Breaking Up Is Hard to Do (Caterpillar and Butterfly)

Breaking Up Is Hard to Do

Greetings, fellow trudgers on “the road of happy destiny”…

I’m feeling a little nuts today. I think it’s because I’ve been putting up with too much abuse, neglect and craziness from someone close to me, and for far too long. I’ve finally decided I can’t take any more: it’s time to break up.

It’s sad, but I feel like I have no choice: I’m breaking up with me.

I have a long history of breaking promises I made to me. I haven’t shown up for appointments I made with myself. I told myself all kinds of things about me that are not true. I’ve talked myself into saying and doing stuff that’s gotten me into trouble. I may not even have wanted to do it—but I allowed me to talk myself into it anyway.

This me that’s been running the show up to now is a genuine pain in the ass: self-seeking, dishonest and isolated. It’s foxy and clever (cunning, baffling and powerful, I’ve heard it said). It’s constantly on the move, like a shark, hunting and seeking consolation, escape, even oblivion. It doesn’t trust anything or anyone else—at least not enough to ask for help when I’ve needed it. This me seems to think I can do life on my own—even believes I’ve done most of it on my own up to now (which isn’t true). It’s a gossip, it’s critical, judgmental and even downright nasty. It whispers terrible things about me in my ear. It wants to convince me I’m not worth it, that I’ll never be any good.

Who needs friends like this? Hey—who needs enemies like this?

So how do I go about this breakup? According to this reading, it starts with just standing still…

“Through all of this we became, one day at a time, available to ourselves. By the simple act of “standing still,” we inaugurated a relationship with ourselves based on growing self-honesty, trust and intimacy. Now we knew that [our goal] was to lay the foundation for a personal wholeness. How this would translate into personal relationships or careers, we did not know. But what we did know was the the externals would eventually develop around this inner foundation of wholeness, and come to reflect our inner state. We were able to embrace this feeling of growing capacity for wholeness, and leave specific outcomes to God…”

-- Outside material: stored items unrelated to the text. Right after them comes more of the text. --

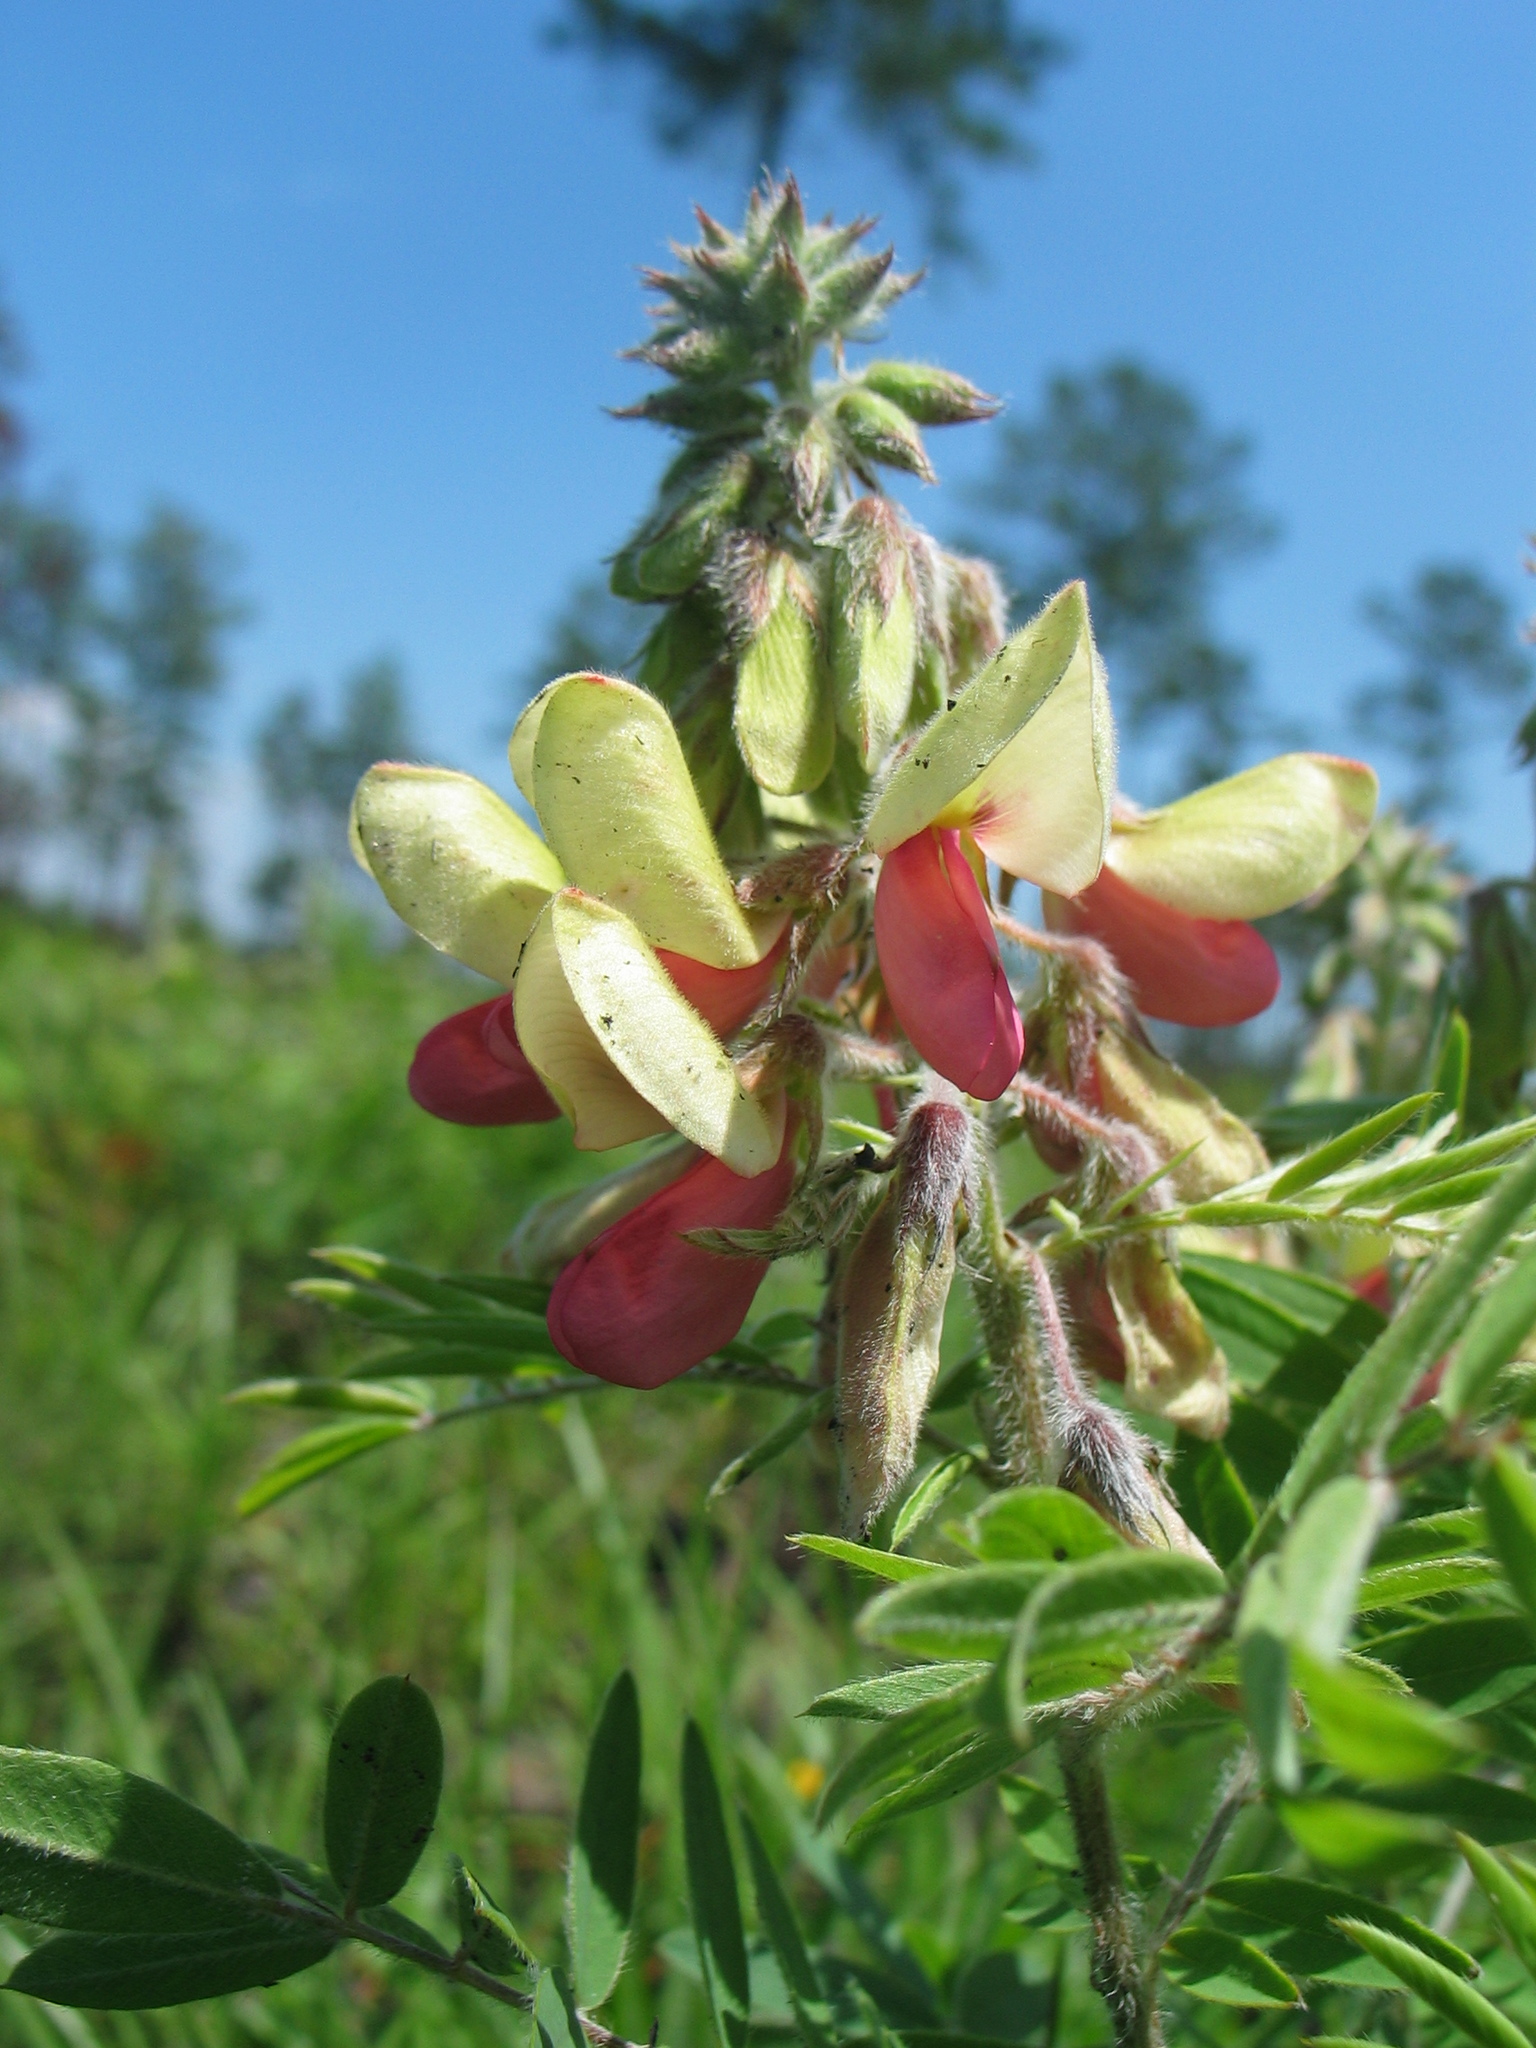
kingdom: Plantae
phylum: Tracheophyta
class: Magnoliopsida
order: Fabales
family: Fabaceae
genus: Tephrosia
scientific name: Tephrosia virginiana
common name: Rabbit-pea
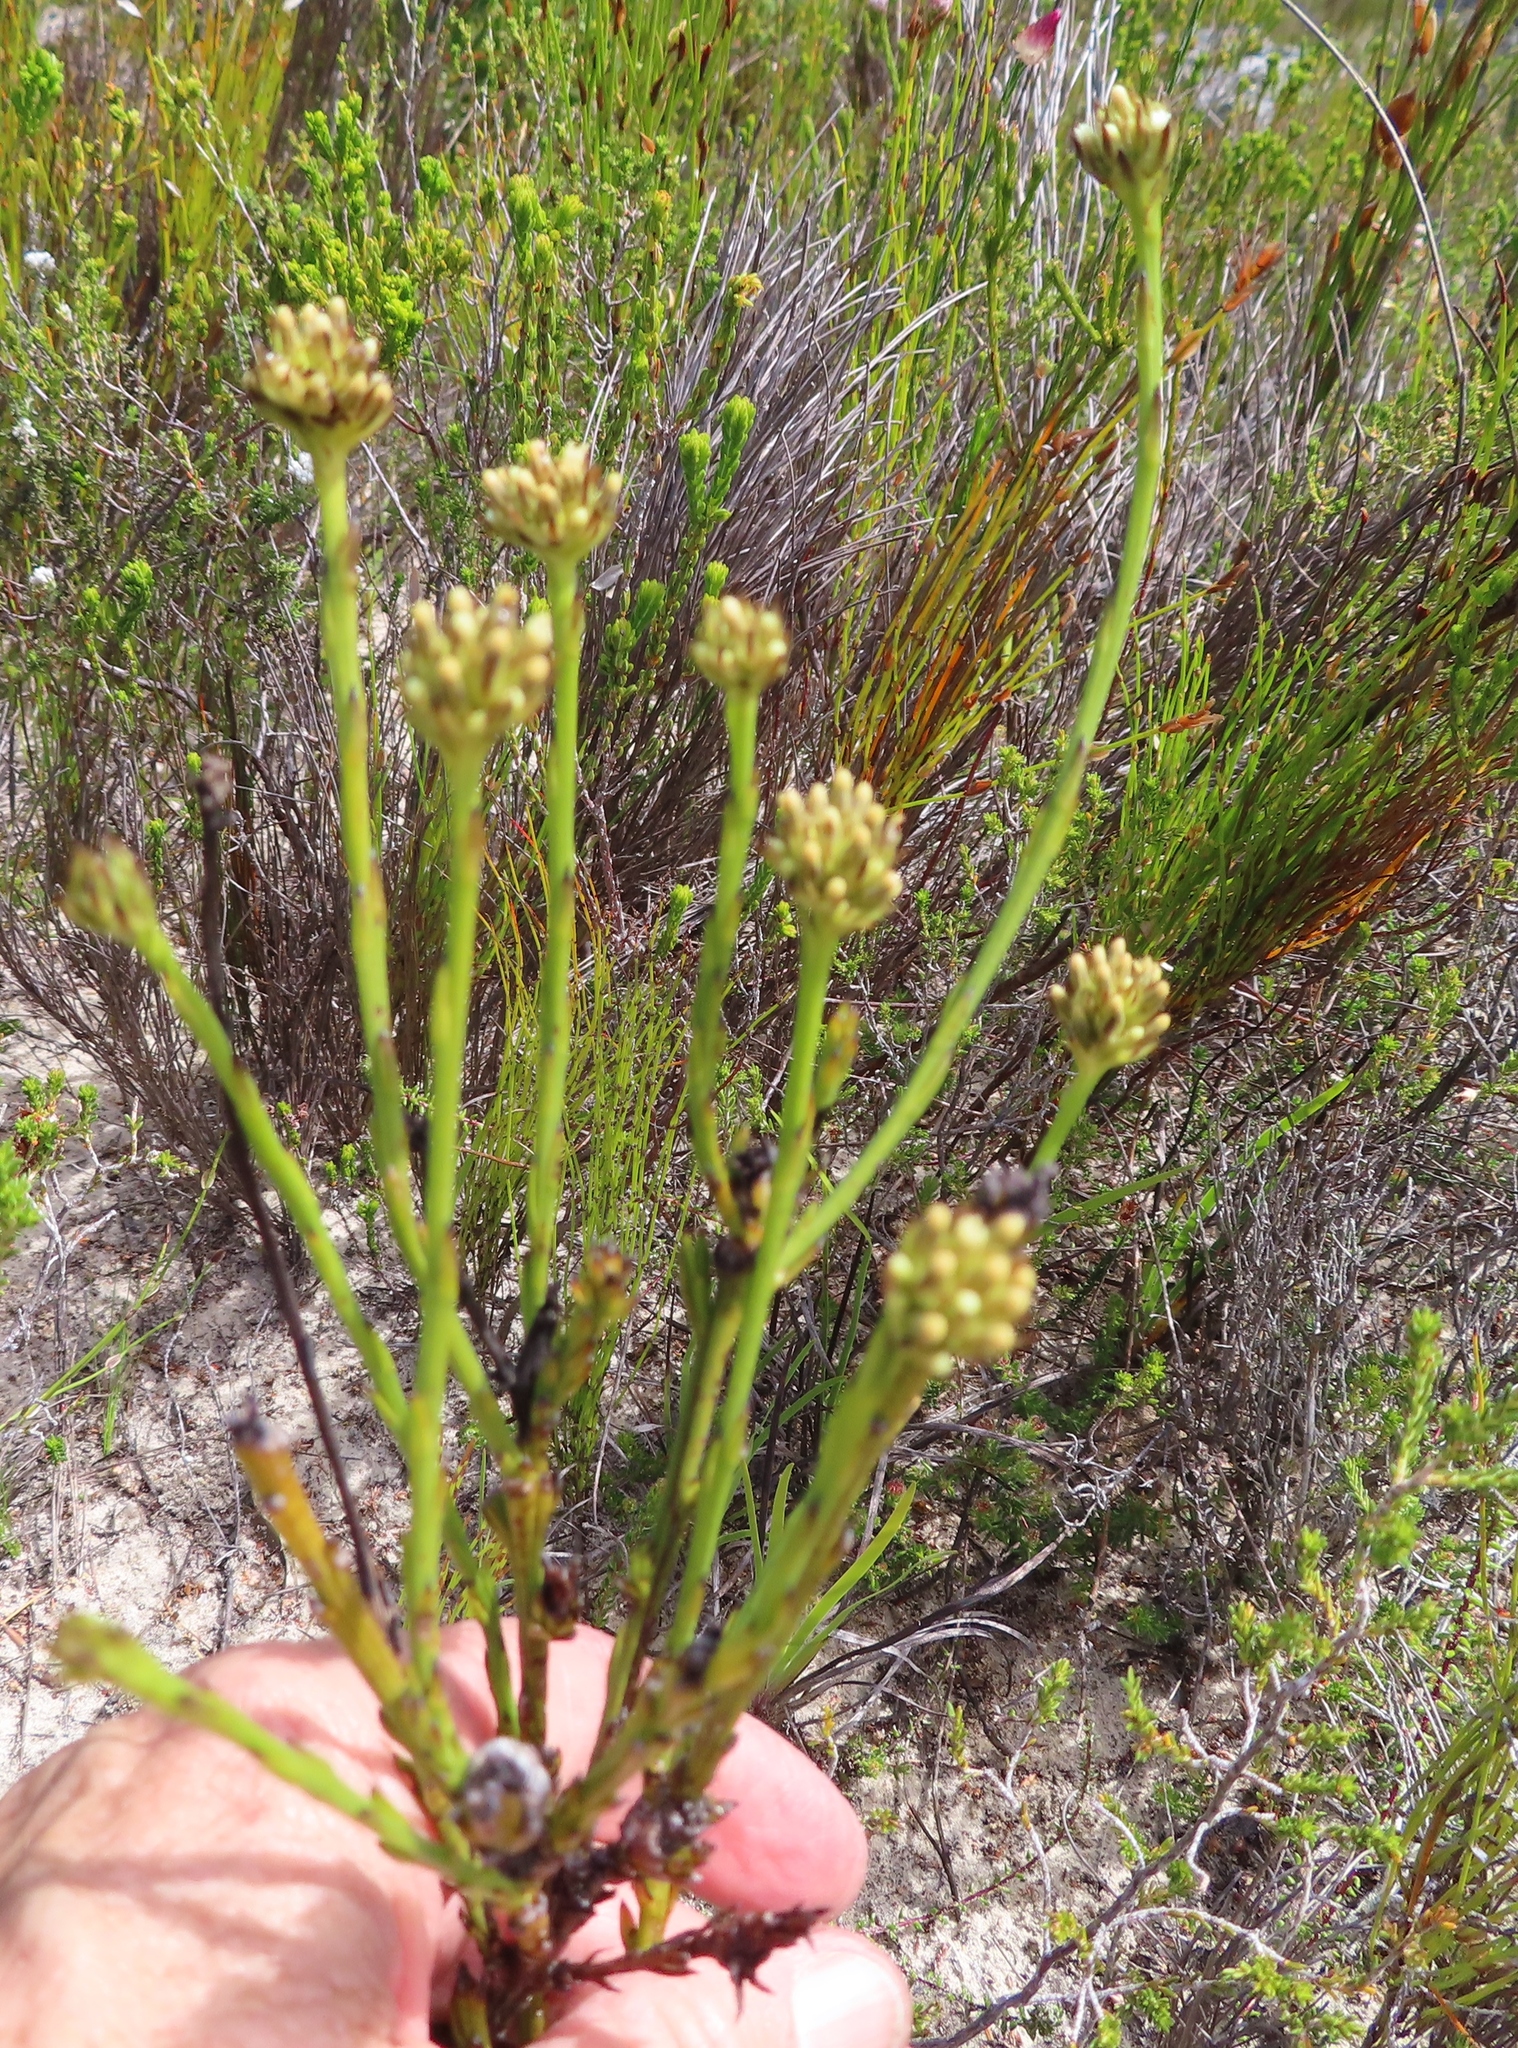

I don’t have to take responsibility for changing my whole life. I don’t have to know how—or if—it’s all going to turn out. I just have engage in this process of change. I can stand still, one moment at a time. I can ask for help, one thought at a time, one decision at a time, one action at a time. That’s what will change my world view, my relationships, my circumstances, my entire life. That’s what will lead to a spiritual awakening. That’s what will lead to a new self, one that believes I’m worth it—every bit of it. The rest of life will wrap itself around my new self as I shed the old.

So, just for today, I’m grateful to be reminded: I don’t have to put with abuse or neglect, I can insist on being treated with love, generosity, and kindness—especially from me.

Happy trails!

Sharing Crazy

October 22, 2009

Sharing Crazy

Sharing Crazy

Greetings, fellow trudgers “on the road to happy destiny“…

What’s your problem? Have you got it figured out?

I love to share my problems. Well, actually, I love to share stories about problems I’ve already solved. The funnier the better. Add in a dose of clever, poignant and insightful, and I’m a happy camper. Just don’t ask me to talk about the problems that might still be killing me.

This morning, I happened upon a 2-for-1 sale: I read something* that really spoke to me. Then, just in case I might have “missed the memo,” a friend called and asked permission to read something to me: of course it was the very same passage. I already had the book open on my desk, so as I was thinking, “Huh… I wonder if this really does pertain to me…” I followed along.

The reading was about (I’m paraphrasing here) how many of us resort to storytelling rather than share our experiences from the heart — reveal our struggles, and the very real pain we might be in. The conclusion of the reading was: “It may feel like an enormous risk, but talking honestly about the situation is the key to healing.”

It was a great reminder that although I may have grown up in situations where being honest and open wasn’t safe, and perhaps being entertaining, clever, satyrical or ironic was, and most treasured of all was having the answer to the question, I finally have places to go and people to be with who allow me to be safe even when I’m crazy, or dead wrong—recovering with my brothers and sisters on this “road of happy destiny.”

I’ve heard it said that sometimes people whose share things that might sound really crazy may be the very ones who are growing and changing the most. So… does that means that if I sound really crazy, you’ll be really impressed with my progress? No, not quite. I think it means that, just for today, I’ll ask for some willingness: the willingness to be honest and open—even if I’m feeling pretty nuts—if that’s what I need to do to get better. So, nuts to both of us!

Happy trails!


* PS “The paradox of self-honesty is that I need the help of others to achieve it. I need their support to explore my feelings and motives, and to see that others have benefited from taking this great risk.”